Is this your concern ?
no, I just wondering, f something changed for the view’s structure, how long time its metadata can be refreshed and accessible in INFORMATION_SCHEMA.COLUMNS?
Does all view structure change (columns) are available in INFORMATION_SCHEMA.COLUMNS?
I do think so, but I sometimes experienced a delay in metadata refresh.
how much delay you encountered?
Just get a link for metadata for Metadata Refresh Settings:
there is a set for this, Why it is called " Caching Source Metadata", do we cache the source metadata in this table?
IMHO information_schema are just views ontop a kind of cache structure.

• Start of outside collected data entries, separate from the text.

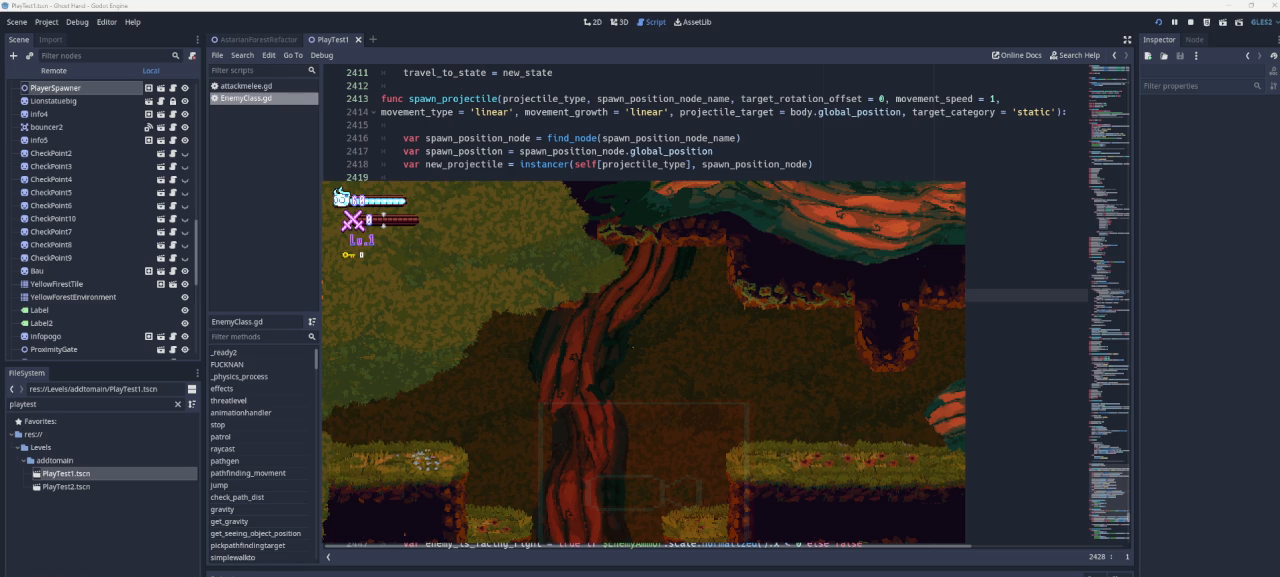
Gameplay with a controller (PlayStation layout); each line is a JSON object with the inputs held at the frame after it. "events" lists button and stick changes between this image and that frame as [ms after this image, input, new state], when the widget could be followed in between. Not read: L2.
{"buttons": ["CROSS"], "left_stick": "down-right", "right_stick": "center", "events": [[267, "left_stick", "down-right"], [300, "CROSS", "down"]]}
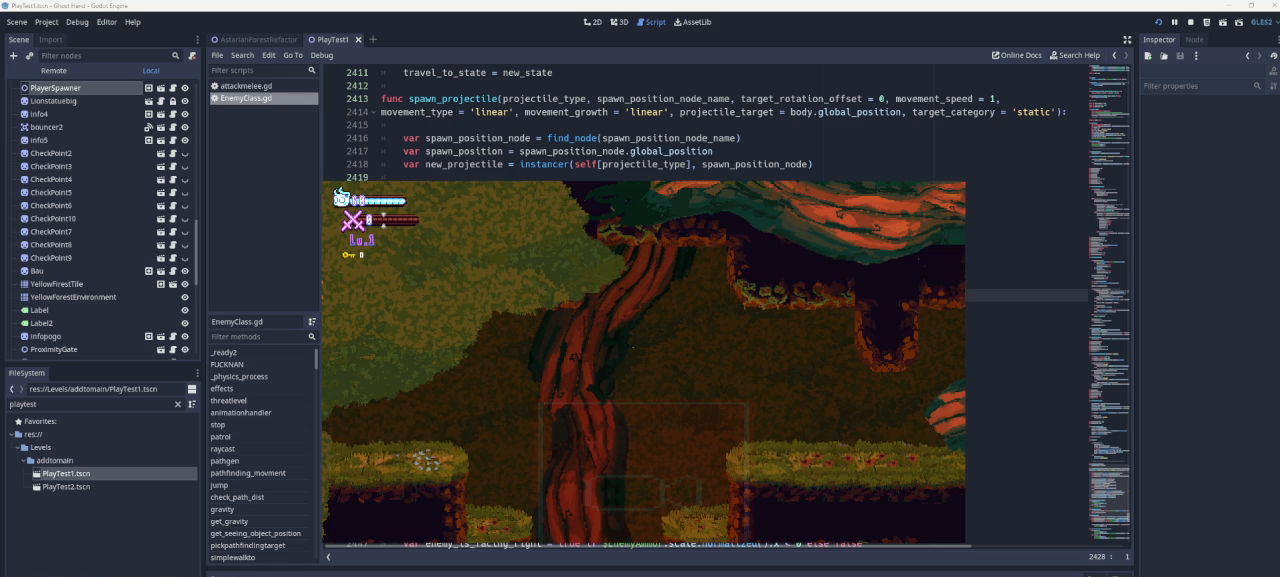
{"buttons": ["CROSS"], "left_stick": "right", "right_stick": "center", "events": [[100, "CROSS", "up"], [167, "CROSS", "down"], [267, "left_stick", "right"]]}
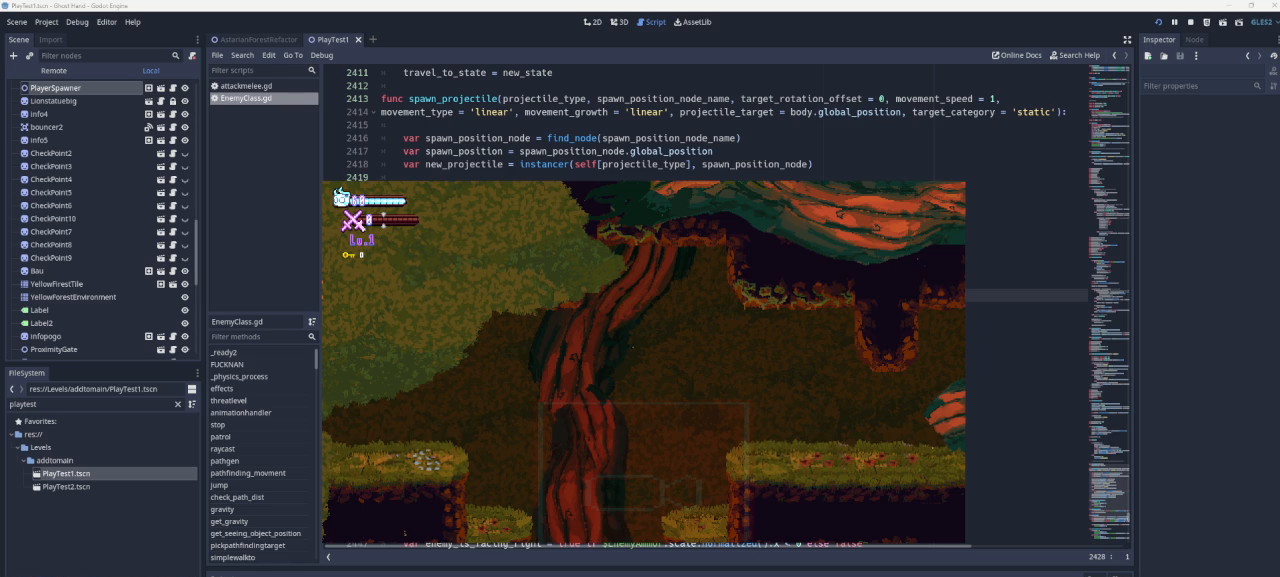
{"buttons": [], "left_stick": "right", "right_stick": "center", "events": [[233, "CROSS", "up"]]}
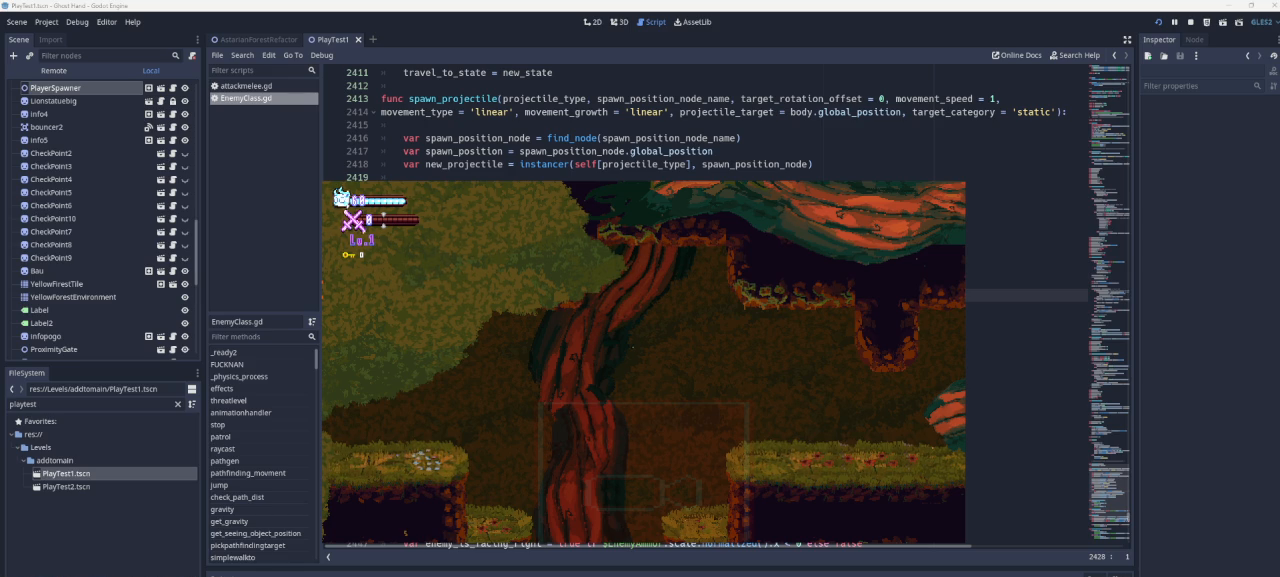
{"buttons": ["CROSS"], "left_stick": "left", "right_stick": "center", "events": [[167, "left_stick", "center"], [267, "left_stick", "left"], [400, "CROSS", "down"]]}
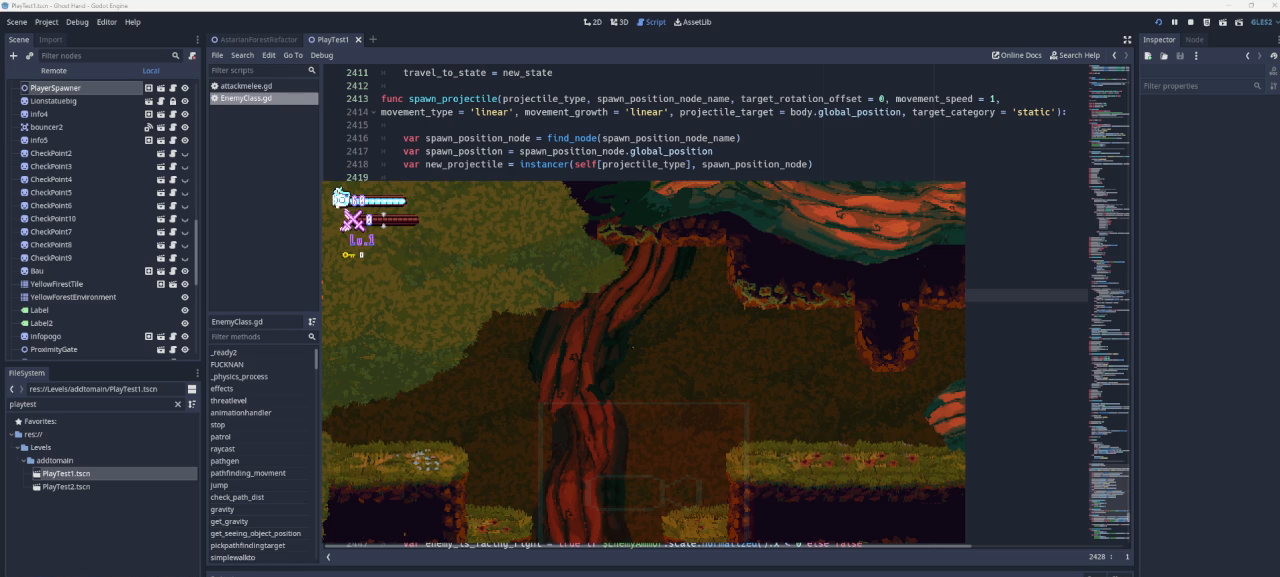
{"buttons": ["CROSS"], "left_stick": "left", "right_stick": "center", "events": [[233, "CROSS", "up"], [400, "CROSS", "down"]]}
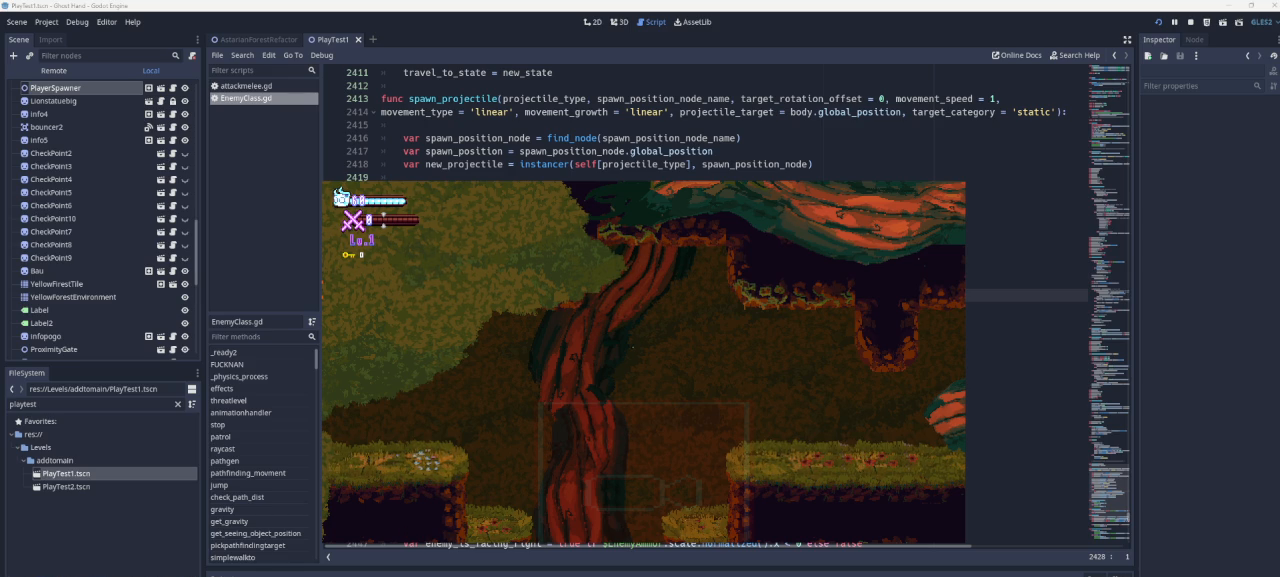
{"buttons": [], "left_stick": "center", "right_stick": "center", "events": [[67, "left_stick", "center"], [100, "CROSS", "up"]]}
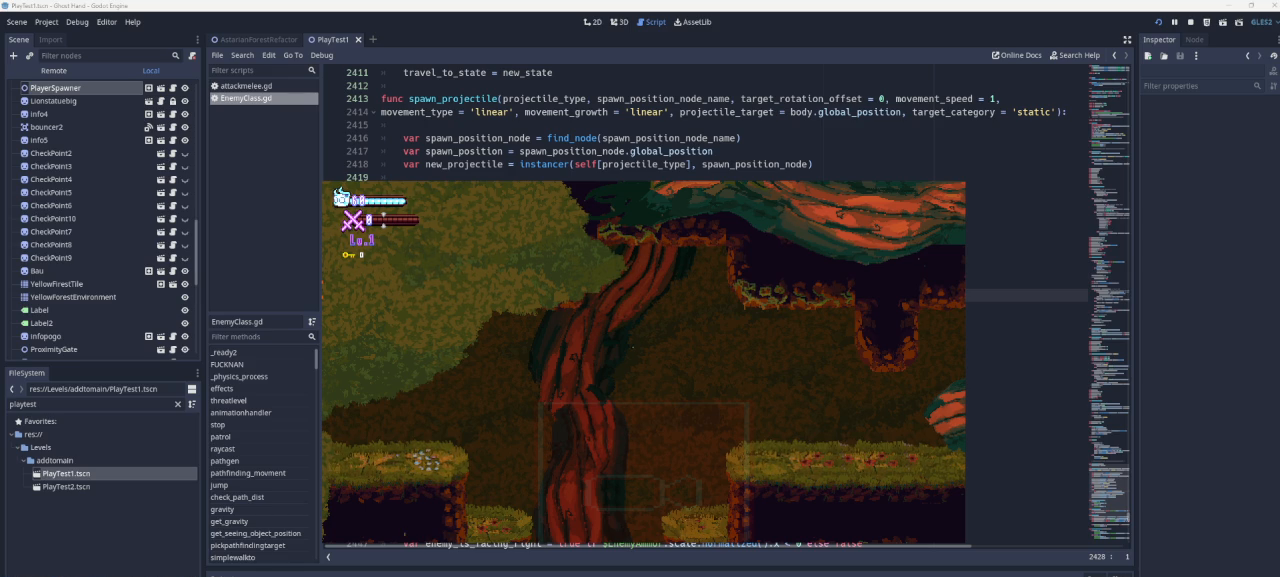
{"buttons": ["CROSS"], "left_stick": "left", "right_stick": "center", "events": [[167, "CROSS", "down"], [433, "left_stick", "left"]]}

And yes, datasets’ schema can be prefetched (cached) to speed up queries (if not, metadata has to be read at query time).
For non file system sources, the default is one hour where we look for new tables, open the source settings on Dremio and click on the metadata tab and then see “Dataset Discovery”
For new columns added, look just below for “Dataset Details”
Here is the full documentation on this
Once we discover a table via the light probe “Data set discovery” we would add it to information_schema, this does not mean we collect metadata (dataset details), we only do it for objects that have atleast been queries once
Thanks for your reply.
For the setting of “Metadata Caching”, is it only about cache of the metadata table (such as metadata table: INFORMATION_SCHEMA.COLUMNS)?
Can I understand even though we have no setup for the “Data Discovery” and “Dataset Details”(means we have no cache for metadata related table), when we change/add some dremio vds views, their metadata change will be also refreshed in metadata table: INFORMATION_SCHEMA.COLUMNS, the difference is just not cache the metadata table. Is it correct?
Or the Metadata caching including “Dataset Discovery” and “Dataset Details” means the data availability of metadata table? Only we have configuration of the two, once some structure change on dremio views/tables, we can see the metadata table show the exact and updated structure of that changed view/table?
Also for your last input, do you mean, if we have view structure changed (adding or deleting some columns), or we have new view adding or existing view deletion, only we query that view one time at least, its metadata will be refreshed in metadata table, if that view/table changed/adding. but no one query it, its metadata will not be shown in metadata tables.
Actually what I care most is just about the data availability for metadata table once some changes happen for view/table structure, not care so much about the cache setting up. The metadata table size should be not big, why we need to cache it?
currently what I want to get the view(the vds) structure. not the pds table structure, I am wondering if ome my view delete or adding some columns, or new view adding or existing view deleted, I want to know when I can see the update view structure will be shown on the metadata table such as INFORMATION_SCHEMA.COLUMNS and so on.
Would INFORMATION_SCHEMA.views help?